#### Input records

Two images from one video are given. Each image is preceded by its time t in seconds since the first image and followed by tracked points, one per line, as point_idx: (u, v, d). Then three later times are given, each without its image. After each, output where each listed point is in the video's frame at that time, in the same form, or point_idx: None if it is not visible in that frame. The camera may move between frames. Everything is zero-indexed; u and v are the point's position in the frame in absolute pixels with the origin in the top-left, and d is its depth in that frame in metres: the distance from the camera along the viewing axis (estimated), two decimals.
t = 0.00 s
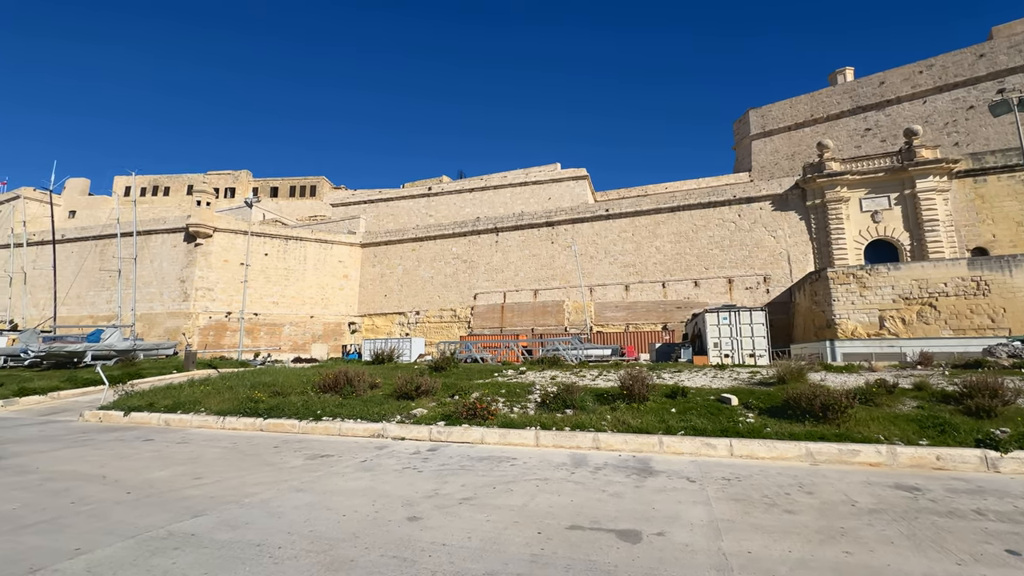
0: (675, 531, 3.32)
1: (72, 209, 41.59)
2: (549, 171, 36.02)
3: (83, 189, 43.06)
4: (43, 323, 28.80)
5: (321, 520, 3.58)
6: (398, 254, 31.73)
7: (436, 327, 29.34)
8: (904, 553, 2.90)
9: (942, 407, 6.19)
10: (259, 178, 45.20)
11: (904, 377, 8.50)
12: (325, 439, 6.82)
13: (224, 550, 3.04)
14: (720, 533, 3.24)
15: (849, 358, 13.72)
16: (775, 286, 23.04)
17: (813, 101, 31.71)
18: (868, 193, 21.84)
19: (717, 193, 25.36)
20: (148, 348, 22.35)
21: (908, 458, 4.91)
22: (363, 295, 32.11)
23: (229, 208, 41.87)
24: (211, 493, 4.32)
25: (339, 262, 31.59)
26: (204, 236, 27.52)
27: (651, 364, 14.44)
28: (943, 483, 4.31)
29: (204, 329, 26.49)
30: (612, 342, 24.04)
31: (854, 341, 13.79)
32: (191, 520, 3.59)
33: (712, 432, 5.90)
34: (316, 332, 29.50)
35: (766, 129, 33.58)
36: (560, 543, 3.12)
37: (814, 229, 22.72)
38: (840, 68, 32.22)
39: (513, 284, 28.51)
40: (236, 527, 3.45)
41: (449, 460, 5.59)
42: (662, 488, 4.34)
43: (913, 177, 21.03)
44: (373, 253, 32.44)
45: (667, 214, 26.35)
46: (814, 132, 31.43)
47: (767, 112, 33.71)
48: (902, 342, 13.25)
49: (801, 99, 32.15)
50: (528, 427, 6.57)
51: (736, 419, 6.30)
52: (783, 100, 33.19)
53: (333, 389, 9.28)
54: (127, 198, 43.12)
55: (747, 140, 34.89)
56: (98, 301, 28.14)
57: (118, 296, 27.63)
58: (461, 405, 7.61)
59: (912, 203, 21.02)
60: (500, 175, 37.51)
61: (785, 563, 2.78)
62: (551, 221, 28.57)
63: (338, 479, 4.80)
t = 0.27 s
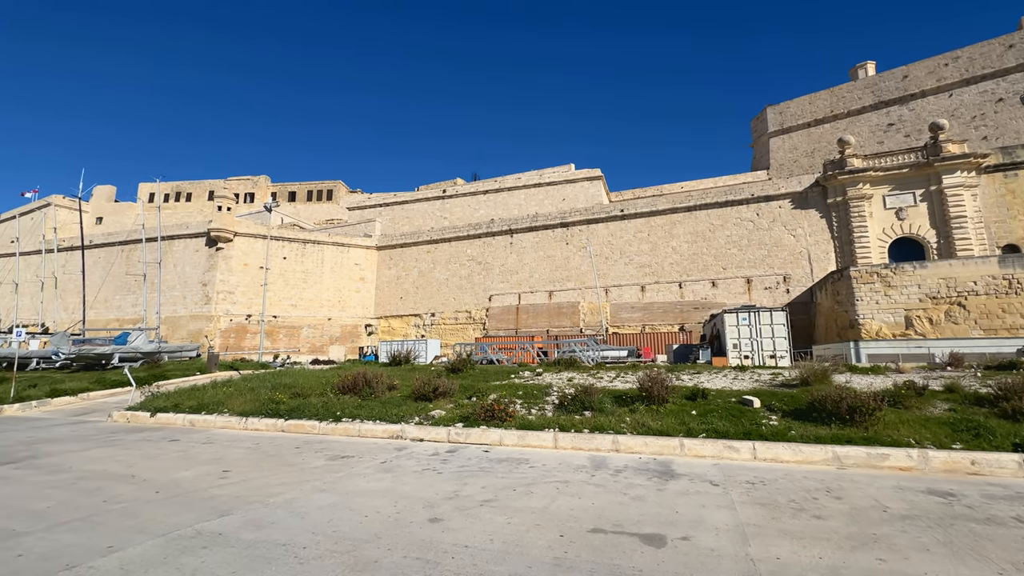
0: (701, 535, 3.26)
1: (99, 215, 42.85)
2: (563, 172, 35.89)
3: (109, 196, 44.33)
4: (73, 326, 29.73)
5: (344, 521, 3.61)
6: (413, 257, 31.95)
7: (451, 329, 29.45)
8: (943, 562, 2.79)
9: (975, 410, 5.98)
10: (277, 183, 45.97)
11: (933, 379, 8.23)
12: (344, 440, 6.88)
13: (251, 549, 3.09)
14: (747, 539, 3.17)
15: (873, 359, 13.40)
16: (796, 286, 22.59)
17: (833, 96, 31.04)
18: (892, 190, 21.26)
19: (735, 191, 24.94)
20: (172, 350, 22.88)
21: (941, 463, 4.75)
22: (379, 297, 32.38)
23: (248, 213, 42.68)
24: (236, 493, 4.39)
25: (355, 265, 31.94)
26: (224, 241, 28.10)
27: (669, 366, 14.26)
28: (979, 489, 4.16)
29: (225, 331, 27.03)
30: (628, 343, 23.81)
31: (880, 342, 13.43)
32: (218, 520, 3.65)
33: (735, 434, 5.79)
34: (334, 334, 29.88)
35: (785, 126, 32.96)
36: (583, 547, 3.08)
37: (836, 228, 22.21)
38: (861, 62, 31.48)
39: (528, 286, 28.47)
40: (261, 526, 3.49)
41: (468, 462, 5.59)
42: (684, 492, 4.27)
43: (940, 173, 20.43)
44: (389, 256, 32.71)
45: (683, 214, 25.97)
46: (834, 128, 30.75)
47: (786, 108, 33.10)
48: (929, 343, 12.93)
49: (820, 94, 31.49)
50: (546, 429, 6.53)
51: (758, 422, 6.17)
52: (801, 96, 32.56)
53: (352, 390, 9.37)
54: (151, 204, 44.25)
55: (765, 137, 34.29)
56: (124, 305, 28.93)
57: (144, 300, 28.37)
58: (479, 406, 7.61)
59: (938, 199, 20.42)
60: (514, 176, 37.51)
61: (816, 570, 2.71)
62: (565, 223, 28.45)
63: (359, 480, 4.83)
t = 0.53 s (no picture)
0: (732, 541, 3.18)
1: (133, 222, 44.50)
2: (582, 171, 35.64)
3: (142, 203, 46.03)
4: (110, 329, 30.95)
5: (371, 521, 3.64)
6: (433, 259, 32.19)
7: (471, 330, 29.57)
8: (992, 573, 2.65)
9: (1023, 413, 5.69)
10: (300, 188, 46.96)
11: (975, 381, 7.87)
12: (369, 441, 6.97)
13: (282, 547, 3.14)
14: (780, 545, 3.08)
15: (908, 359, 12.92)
16: (824, 284, 21.94)
17: (862, 89, 30.07)
18: (926, 184, 20.44)
19: (759, 188, 24.35)
20: (202, 351, 23.59)
21: (986, 468, 4.54)
22: (400, 299, 32.70)
23: (273, 218, 43.72)
24: (266, 492, 4.49)
25: (377, 267, 32.36)
26: (251, 245, 28.84)
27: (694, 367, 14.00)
28: None
29: (252, 333, 27.75)
30: (650, 344, 23.49)
31: (916, 342, 13.04)
32: (250, 517, 3.74)
33: (764, 437, 5.65)
34: (356, 335, 30.35)
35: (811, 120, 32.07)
36: (611, 551, 3.04)
37: (866, 224, 21.48)
38: (891, 52, 30.42)
39: (547, 286, 28.37)
40: (291, 525, 3.56)
41: (492, 463, 5.59)
42: (713, 496, 4.17)
43: (978, 165, 19.58)
44: (409, 258, 33.03)
45: (706, 212, 25.44)
46: (863, 121, 29.77)
47: (811, 102, 32.20)
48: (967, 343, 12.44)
49: (848, 87, 30.55)
50: (569, 430, 6.49)
51: (789, 424, 6.01)
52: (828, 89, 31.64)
53: (376, 391, 9.49)
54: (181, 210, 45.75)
55: (789, 132, 33.42)
56: (157, 308, 29.96)
57: (175, 303, 29.34)
58: (501, 408, 7.61)
59: (976, 192, 19.57)
60: (532, 177, 37.46)
61: None
62: (584, 222, 28.25)
63: (384, 480, 4.88)
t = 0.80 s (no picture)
0: (768, 546, 3.09)
1: (171, 229, 46.38)
2: (604, 170, 35.28)
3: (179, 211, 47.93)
4: (150, 331, 32.34)
5: (401, 519, 3.69)
6: (457, 260, 32.42)
7: (495, 331, 29.64)
8: None
9: None
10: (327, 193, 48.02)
11: None
12: (397, 440, 7.07)
13: (316, 544, 3.21)
14: (819, 551, 2.97)
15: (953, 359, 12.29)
16: (860, 281, 21.10)
17: (898, 77, 28.83)
18: (970, 174, 19.42)
19: (790, 183, 23.59)
20: (236, 353, 24.40)
21: None
22: (424, 300, 33.04)
23: (301, 222, 44.85)
24: (298, 489, 4.60)
25: (401, 269, 32.79)
26: (281, 249, 29.67)
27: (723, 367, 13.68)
28: None
29: (283, 335, 28.52)
30: (677, 344, 23.05)
31: (961, 341, 12.40)
32: (285, 514, 3.84)
33: (799, 440, 5.47)
34: (383, 336, 30.85)
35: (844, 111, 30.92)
36: (642, 554, 3.00)
37: (905, 218, 20.57)
38: (930, 38, 29.04)
39: (571, 286, 28.19)
40: (324, 522, 3.63)
41: (518, 463, 5.59)
42: (746, 500, 4.06)
43: None
44: (433, 260, 33.34)
45: (733, 208, 24.78)
46: (901, 111, 28.52)
47: (844, 93, 31.05)
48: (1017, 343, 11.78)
49: (884, 76, 29.34)
50: (596, 431, 6.43)
51: (825, 426, 5.81)
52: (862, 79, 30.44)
53: (402, 392, 9.61)
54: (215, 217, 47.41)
55: (821, 124, 32.30)
56: (194, 311, 31.14)
57: (211, 306, 30.44)
58: (527, 408, 7.59)
59: None
60: (555, 176, 37.30)
61: None
62: (608, 222, 27.96)
63: (413, 480, 4.93)
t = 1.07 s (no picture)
0: (803, 552, 2.98)
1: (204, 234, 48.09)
2: (627, 168, 34.85)
3: (212, 216, 49.68)
4: (187, 333, 33.61)
5: (427, 518, 3.73)
6: (479, 261, 32.56)
7: (518, 331, 29.64)
8: None
9: None
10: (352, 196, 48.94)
11: None
12: (422, 440, 7.14)
13: (345, 541, 3.27)
14: (857, 559, 2.86)
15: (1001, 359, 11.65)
16: (898, 278, 20.24)
17: (937, 64, 27.55)
18: (1018, 163, 18.16)
19: (821, 177, 22.81)
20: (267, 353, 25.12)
21: None
22: (448, 301, 33.31)
23: (328, 226, 45.85)
24: (328, 487, 4.70)
25: (425, 271, 33.13)
26: (309, 252, 30.42)
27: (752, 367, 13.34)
28: None
29: (311, 336, 29.20)
30: (704, 344, 22.58)
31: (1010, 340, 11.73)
32: (315, 511, 3.92)
33: (834, 442, 5.28)
34: (407, 337, 31.26)
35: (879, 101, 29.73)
36: (671, 558, 2.94)
37: (946, 211, 19.59)
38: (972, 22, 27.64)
39: (595, 286, 27.95)
40: (353, 520, 3.70)
41: (543, 464, 5.57)
42: (780, 504, 3.94)
43: None
44: (456, 261, 33.58)
45: (761, 204, 24.11)
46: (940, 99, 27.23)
47: (878, 82, 29.85)
48: None
49: (921, 63, 28.09)
50: (622, 432, 6.35)
51: (862, 429, 5.59)
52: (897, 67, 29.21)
53: (428, 392, 9.71)
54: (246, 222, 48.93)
55: (854, 115, 31.14)
56: (227, 314, 32.23)
57: (243, 308, 31.45)
58: (551, 409, 7.57)
59: None
60: (577, 176, 37.06)
61: None
62: (632, 220, 27.60)
63: (439, 479, 4.98)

#### What the task asks
Reproduce, word for word and in full, only the lines above that start at the line with "20: (172, 350, 22.88)" and run through the line with "46: (834, 128, 30.75)", both ends included.

#### Exercise result
20: (172, 350, 22.88)
21: (941, 463, 4.75)
22: (379, 297, 32.38)
23: (248, 213, 42.68)
24: (236, 493, 4.39)
25: (355, 265, 31.94)
26: (224, 241, 28.10)
27: (669, 366, 14.26)
28: (979, 489, 4.16)
29: (225, 331, 27.03)
30: (628, 343, 23.81)
31: (880, 342, 13.43)
32: (218, 520, 3.65)
33: (735, 434, 5.79)
34: (334, 334, 29.88)
35: (785, 126, 32.96)
36: (583, 547, 3.08)
37: (836, 228, 22.21)
38: (861, 62, 31.48)
39: (528, 286, 28.47)
40: (261, 526, 3.49)
41: (468, 462, 5.59)
42: (684, 492, 4.27)
43: (940, 173, 20.43)
44: (389, 256, 32.71)
45: (683, 214, 25.97)
46: (834, 128, 30.75)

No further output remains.